WRITTEN TASK →
Nothing may be left out of the listing below but its images; repeat the rest exactly.

AVAILABLE RECORDS →
◇ ◇ ◇

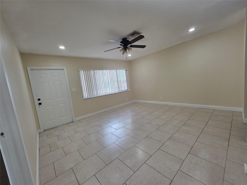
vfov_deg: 89.9
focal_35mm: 13
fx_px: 93
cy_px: 92
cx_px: 124
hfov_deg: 106.2
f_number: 1.9
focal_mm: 2.2
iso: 160
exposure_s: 1/120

◇ ◇ ◇

SOLUTION FOR THIS EXERCISE →
vfov_deg: 89.9
focal_35mm: 13
fx_px: 93
cy_px: 92
cx_px: 124
hfov_deg: 106.2
f_number: 1.9
focal_mm: 2.2
iso: 160
exposure_s: 1/120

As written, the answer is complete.